__Passage provided__:
..............................
Courting Tomorrow’s Elderly
November 27, 1997 | Read Time: 11 minutes
Charities revamp fund raising to reach baby boomers, but some groups are slow to make changes
Beech Acres in Cincinnati overcame one serious threat to its survival 20 years ago by transforming itself from an orphanage to a charity that helps abused kids. Now it is fighting hard again to insure that it will be able to reach donors in the new millennium.
The first sign that the charity’s fund raising was in jeopardy came when direct-mail returns started dropping a few years ago. More and more of the organization’s loyal donors — largely people born before World War II — were dying each year and weren’t being replaced by younger people born in the post-war baby boom. Beech Acres used to be able to send out mass direct-mail appeals stressing the dire needs of poor children and get a good response from people who remembered food and other shortages during the Depression and World War II. But baby boomers demanded proof that the charity was deserving of a gift.
The baby-boom generation, many charities are learning the hard way, is far more skeptical and demanding than their parents. Unlike the older generation, the highly educated boomers do not give to charity out of a sense of moral obligation or because an organization has a good reputation, fund-raising experts say. Instead, boomers tend to give to causes to which they have direct ties or those from which they or their friends and relatives have directly benefited.
So instead of simply changing its mailings, Beech Acres hired Roseann Hassey, a marketing expert, to head its development operations, and under her direction, it has adopted new strategies usually associated with corporate marketing.
After conducting “focus groups” to determine what potential donors wanted, the charity decided to expand its ability to help people in their 30s and 40s by offering them new products and services, such as a 400-page directory of child-care sources, businesses that specialize in children’s products, and other useful information. The charity will also offer classes on child rearing.
..............................
__Task instructions__:
A. In the article about charities courting baby boomers, why did Beech Acres' direct-mail returns start dropping? Answer in one to three sentences.
B. According to the article about charities courting baby boomers, what did Beech Acres transform itself from, and into, 20 years ago?

__Dataset content__:
..............................
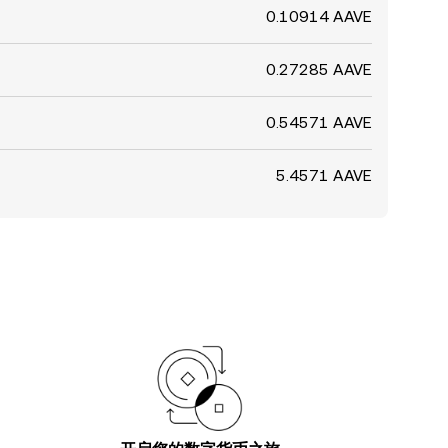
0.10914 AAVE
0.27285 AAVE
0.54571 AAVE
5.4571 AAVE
..............................
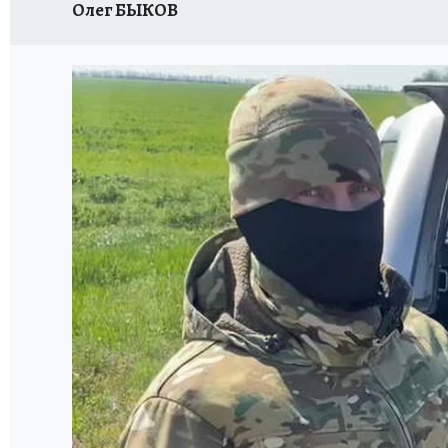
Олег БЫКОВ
..............................
__Set of answers__:
A. The charity's loyal donors, mostly people born before World War II, were dying each year, and younger baby boomers weren't replacing them. Appeals stressing the dire needs of poor children had worked with people who remembered the shortages of the Depression and World War II. Boomers instead demanded proof that the charity deserved a gift.

B. It went from an orphanage to a charity that helps abused kids.